* **Task description**:
Transcribe each line below verbatim; pictures excluded.

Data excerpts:
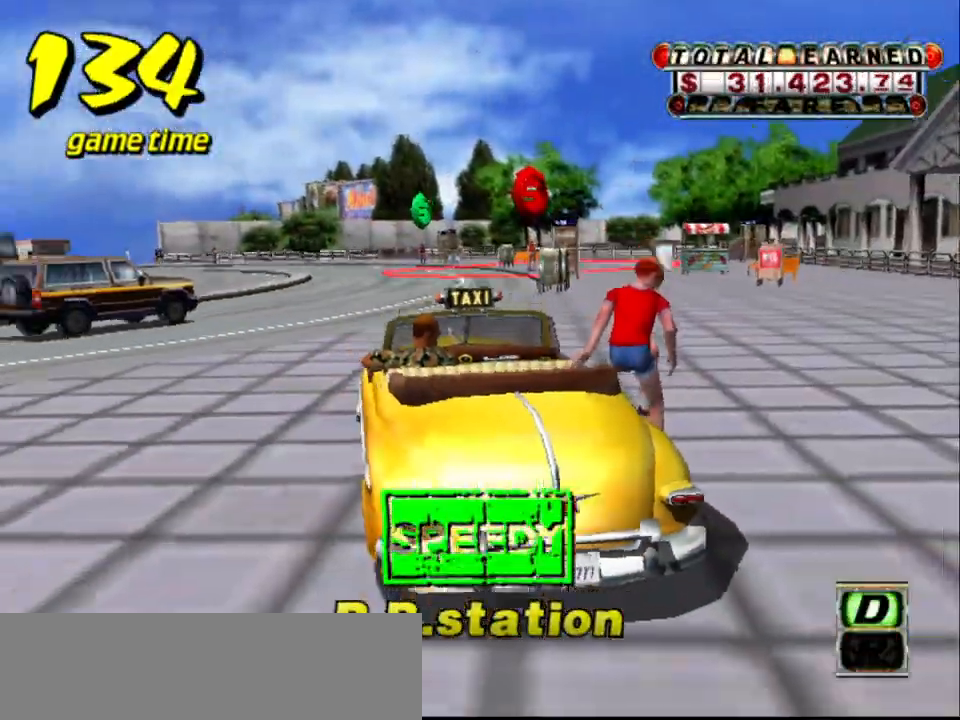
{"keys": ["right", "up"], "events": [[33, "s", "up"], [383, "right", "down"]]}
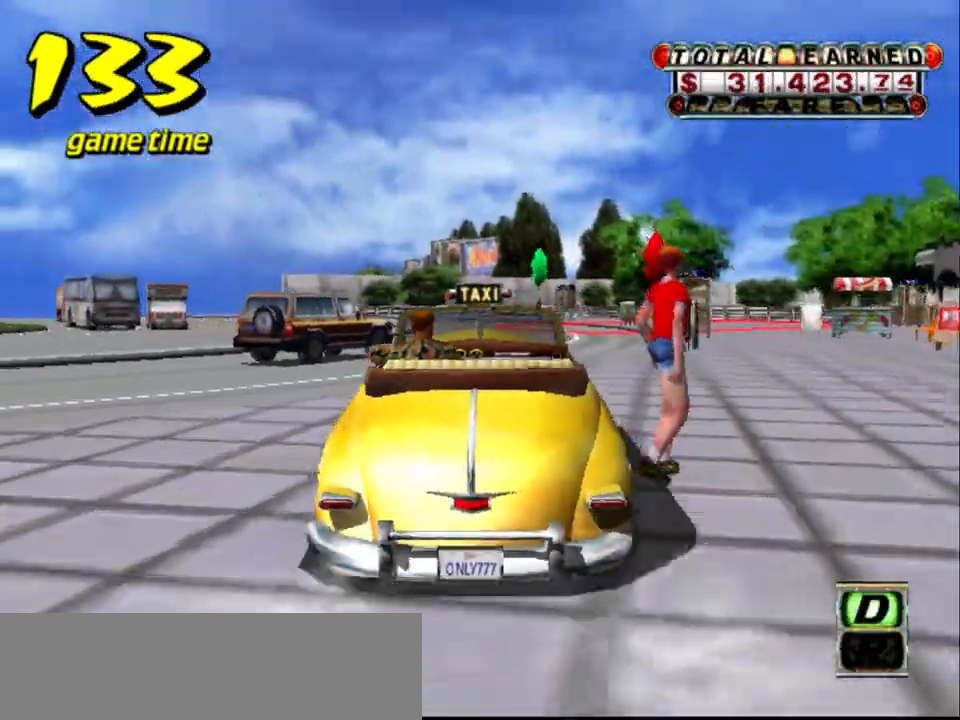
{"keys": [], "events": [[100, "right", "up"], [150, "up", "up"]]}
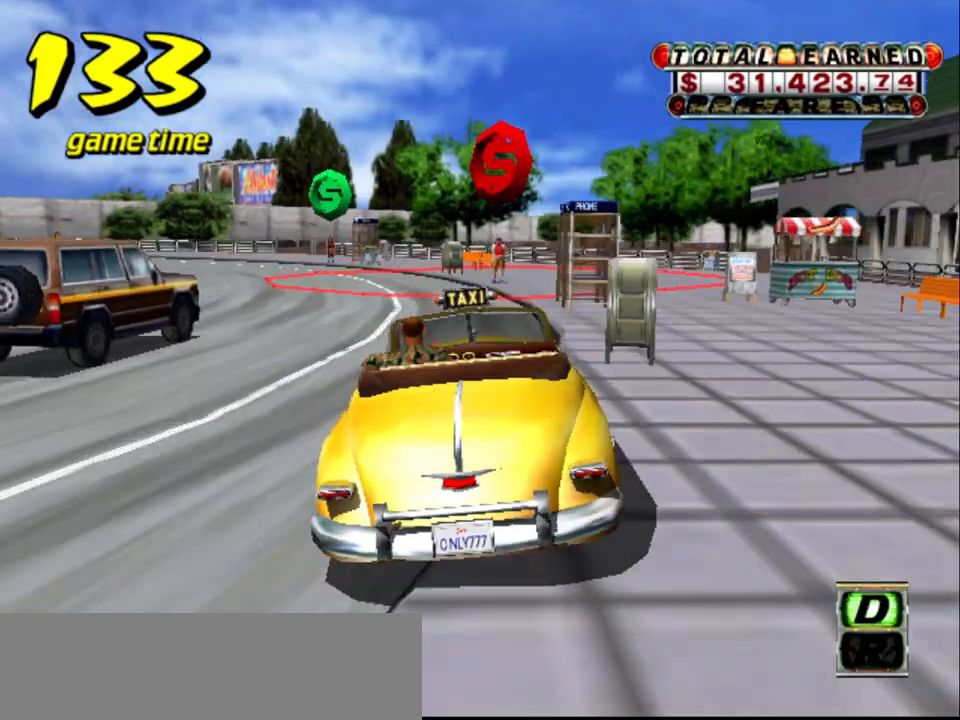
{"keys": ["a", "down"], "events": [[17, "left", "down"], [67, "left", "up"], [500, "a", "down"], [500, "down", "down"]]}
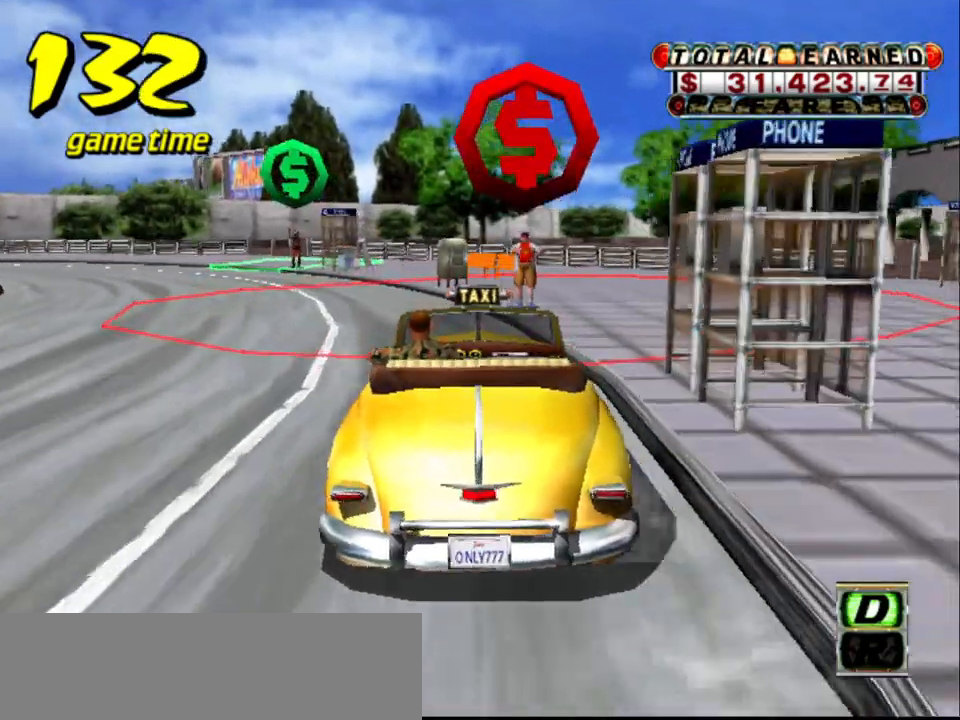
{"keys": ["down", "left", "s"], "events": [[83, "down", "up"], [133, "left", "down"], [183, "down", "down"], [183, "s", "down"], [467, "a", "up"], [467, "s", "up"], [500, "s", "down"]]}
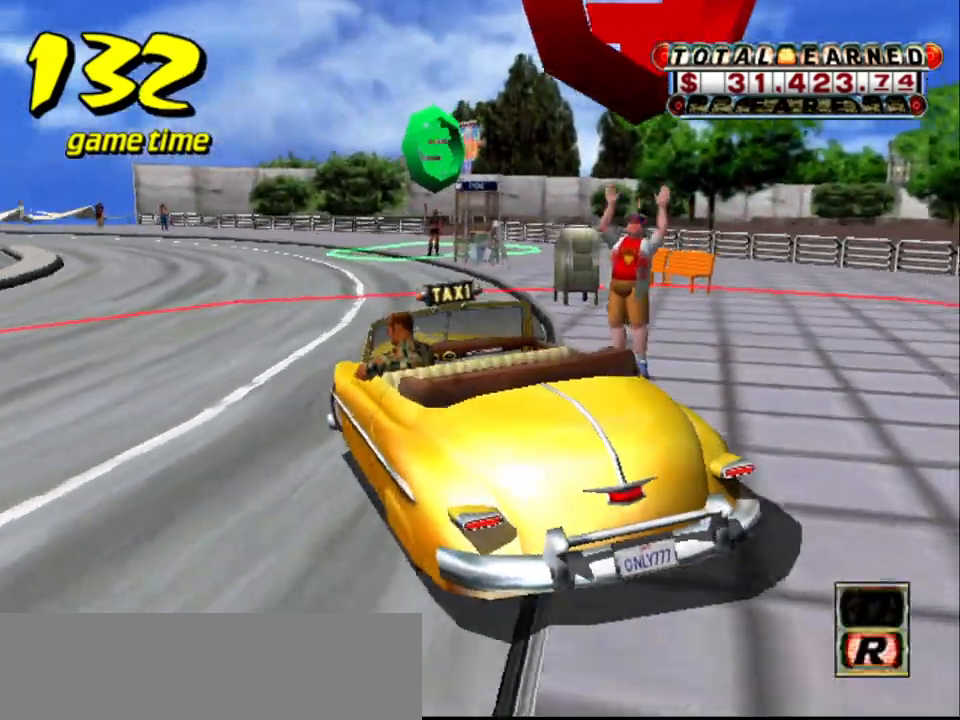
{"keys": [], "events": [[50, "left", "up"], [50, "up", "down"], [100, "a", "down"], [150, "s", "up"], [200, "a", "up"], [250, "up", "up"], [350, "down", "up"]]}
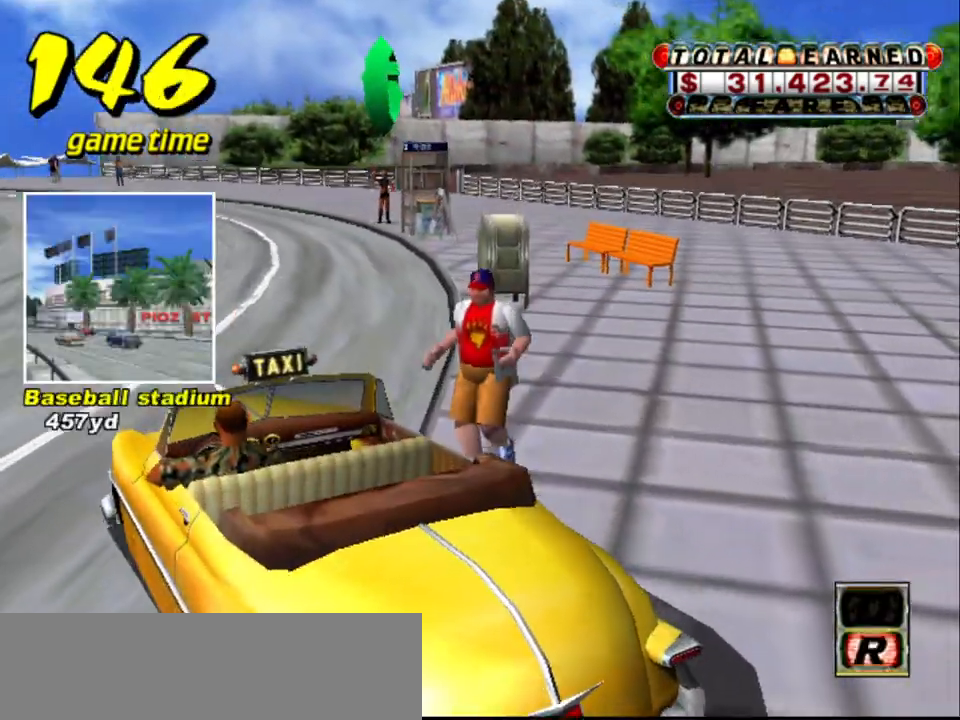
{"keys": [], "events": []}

* **Response to the exercise**:
{"keys": ["right", "up"], "events": [[33, "s", "up"], [383, "right", "down"]]}
{"keys": [], "events": [[100, "right", "up"], [150, "up", "up"]]}
{"keys": ["a", "down"], "events": [[17, "left", "down"], [67, "left", "up"], [500, "a", "down"], [500, "down", "down"]]}
{"keys": ["down", "left", "s"], "events": [[83, "down", "up"], [133, "left", "down"], [183, "down", "down"], [183, "s", "down"], [467, "a", "up"], [467, "s", "up"], [500, "s", "down"]]}
{"keys": [], "events": [[50, "left", "up"], [50, "up", "down"], [100, "a", "down"], [150, "s", "up"], [200, "a", "up"], [250, "up", "up"], [350, "down", "up"]]}
{"keys": [], "events": []}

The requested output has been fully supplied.